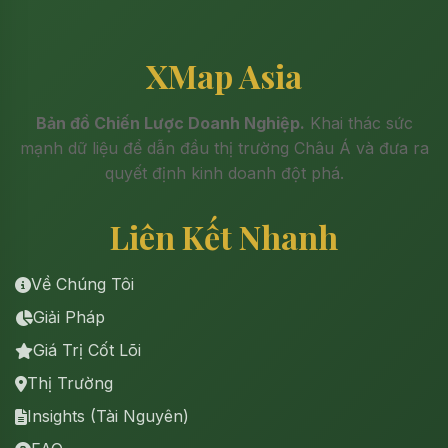
XMap Asia
Bản đồ Chiến Lược Doanh Nghiệp.
Khai thác sức
mạnh dữ liệu để dẫn đầu thị trường Châu Á và đưa ra
quyết định kinh doanh đột phá.
Liên Kết Nhanh
Về Chúng Tôi
Giải Pháp
Giá Trị Cốt Lõi
Thị Trường
Insights (Tài Nguyên)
----
Rincian Tugas
Susun setiap baris teks dari entri di atas sebagai tabel Markdown berkolom "Nomor" dan "Baris", tanpa baris kosong. Gambar tidak perlu dimasukkan ke dalam jawaban.

Penyelesaian
| Nomor | Baris |
|---|---|
| 1 | XMap Asia |
| 2 | Bản đồ Chiến Lược Doanh Nghiệp. |
| 3 | Khai thác sức |
| 4 | mạnh dữ liệu để dẫn đầu thị trường Châu Á và đưa ra |
| 5 | quyết định kinh doanh đột phá. |
| 6 | Liên Kết Nhanh |
| 7 | Về Chúng Tôi |
| 8 | Giải Pháp |
| 9 | Giá Trị Cốt Lõi |
| 10 | Thị Trường |
| 11 | Insights (Tài Nguyên) |